Was zu tun ist:
Kannst du den Absatz des folgenden Spielberichts, der mit „Das Stadion in Herne war über viele Jahre“ beginnt, kürzer fassen und dabei seine wichtigsten Fakten behalten?

SC Westfalia Herne – TuS Haltern
Stadion am Schloss Strünkede, Herne, 10. Februar 2019
Zuschauer: 472

Das ist Wahnsinn, warum schickst Du mich in die Hölle? schepperte es nach dem Abpfiff aus der Lautsprecheranlage und ich schrie zurück: Hölle Hölle Hölle Hölle!
So etwas macht man nicht, das weiß ich sehr wohl, aber manchmal ist es eben auch egal. Besonders nach diesem Spiel.

Aber von vorne:
Das Stadion in Herne war über viele Jahre hinweg ein Sehnsuchtsort von mir, ein vergleichsweise kleiner, so dass ich nie alle Hebel in Bewegung gesetzt habe, um dort ein Spiel zu sehen. Eher war es so, dass ich zufällig in der Gegend war und gerne ans Schloss Strünkede gefahren wäre, aber Westfalia spielte an diesem Wochenende leider auswärts. Oder sie spielte zuhause, aber St. Pauli war gleichzeitig bei der Zweiten des 1. FC Köln zu Gast. Oder sie spielte zuhause und ich hätte Zeit gehabt, aber das Feld war gefroren oder mehr Schlamm als Rasen und deswegen spielte sie eben doch nicht.

Diesmal aber hat es geklappt. Es gab zwar die Woche über Schnee und die letzten Tage Tauwetter und Nieselregen, aber neuerdings gibt es Kunstrasen hier.

Bereitgestelltes Material:
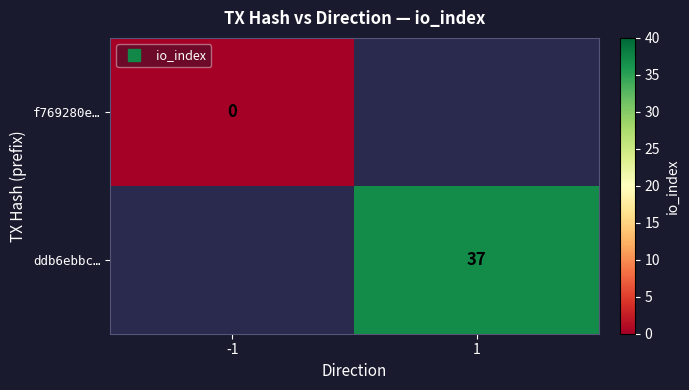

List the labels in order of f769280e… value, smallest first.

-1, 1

--

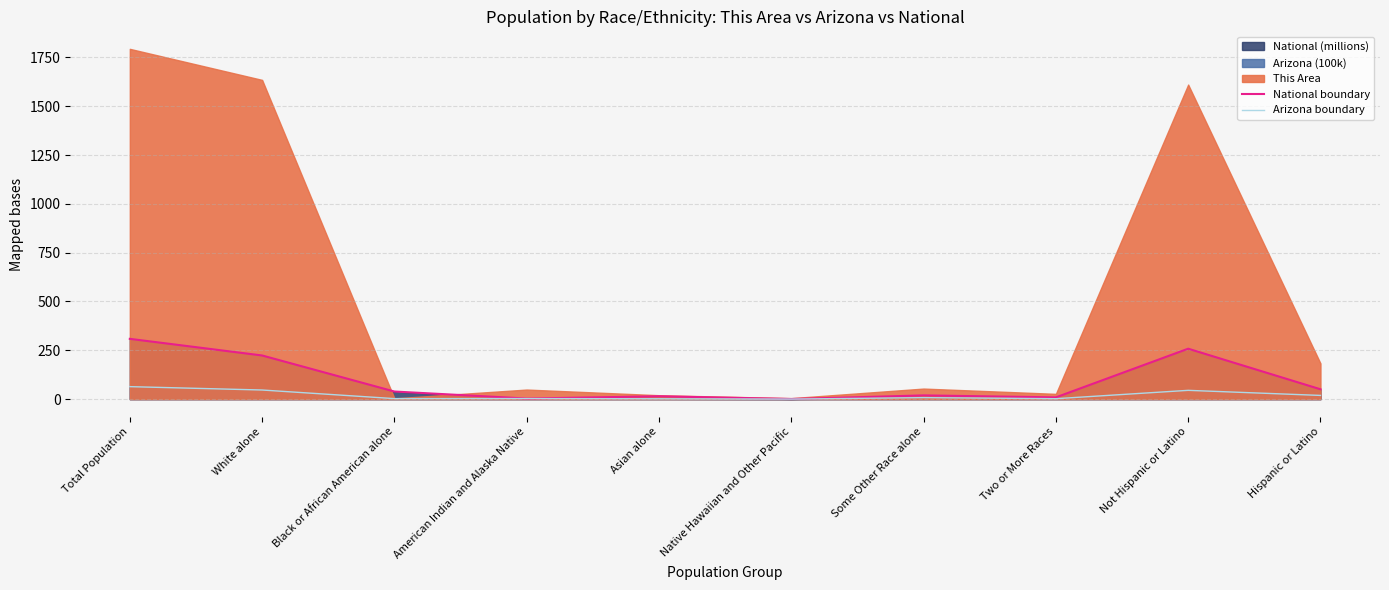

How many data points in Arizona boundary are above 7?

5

Antwort:
Das Stadion in Herne war für mich lange ein kleiner Sehnsuchtsort, für den ich aber nie alle Hebel in Bewegung setzte. War ich zufällig in der Gegend, klappte es nie: Entweder spielte Westfalia auswärts, oder St. Pauli war zeitgleich bei der Zweiten des 1. FC Köln zu Gast, oder das Spiel fiel aus, weil das Feld gefroren oder schlammig war.